I found parts of this novel hard going: for instance, there is a deeply unsettling scene featuring the depredations of soldiers in wartime. And Faye's sex life did not enthrall me. But the magic realism, the long feuds and deceptions of families, the ways in which lives are shaped by wars, racism, religion, colonialism... those aspects of the novel kept me listening. Faye is sometimes ridiculous, sometimes pompous, and sometimes very relatable: and I appreciated his growth over the course of The Most Secret Memory of Men.
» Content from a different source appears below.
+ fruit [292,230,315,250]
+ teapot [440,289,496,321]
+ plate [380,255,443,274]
Read because: a challenge prompt for Senegal. Looking for something that fit the prompt, I found this novel -- which won the Prix Goncourt, the first win by a sub-Saharan author -- and was intrigued by the sample chapters. Unlike some books I've read purely to fulfil a prompt, I have no regrets about having read this.

Sunday, June 14, 2026

2026/088: The Widows' Guide to Murder — Amanda Ashby

... up until this week she’d never found a dead body, adopted a stray cat or drunk Drambuie on a Thursday night. [p. 72]
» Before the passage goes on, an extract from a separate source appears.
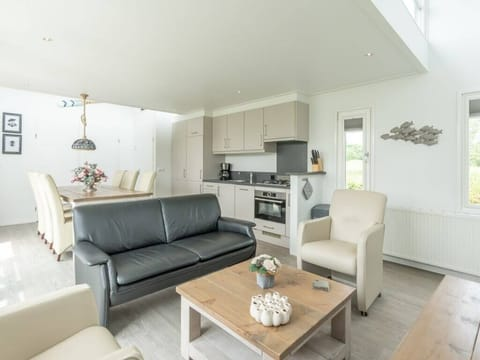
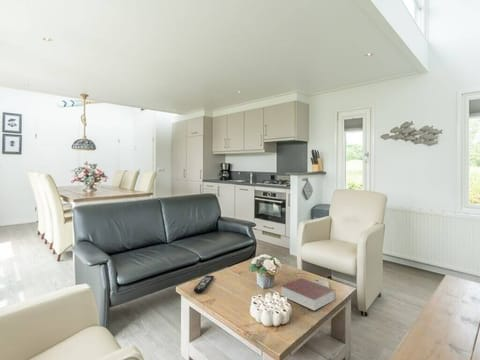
+ book [280,277,336,311]
+ remote control [193,275,215,294]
Ginny Cole is sixty years old and recently widowed. She's moved from Bristol to the village of Little Shaw to make a fresh start -- though she isn't sure she quite knows how to do that. And she's found a job as a library assistant, working for an unpleasant woman named Louisa.

On her second day at the library, she finds Louisa dead: murdered, it transpires. (Ginny used to work as a receptionist at her husband's surgery: she knows the signs of poisoning.) Then she's befriended by a trio of other widows -- Hen, Tuppence and JM -- who want to investigate the death... not least because Hen's daughter Alison is a suspect. And Ginny also finds herself adopted by a black cat whom she names Edgar.

Sufficient red herrings to keep me guessing, a lesbian character, a kitty, some distinct derring-do, and a cast of vividly-drawn characters: this was the perfect read for a summer's afternoon. I may even read the other books in the series...

Read because: I wanted a light, 'cosy' read, and the Something Bookish reading challenge prompted 'a book with widow or widows in the title': this one popped up on Amazon Prime.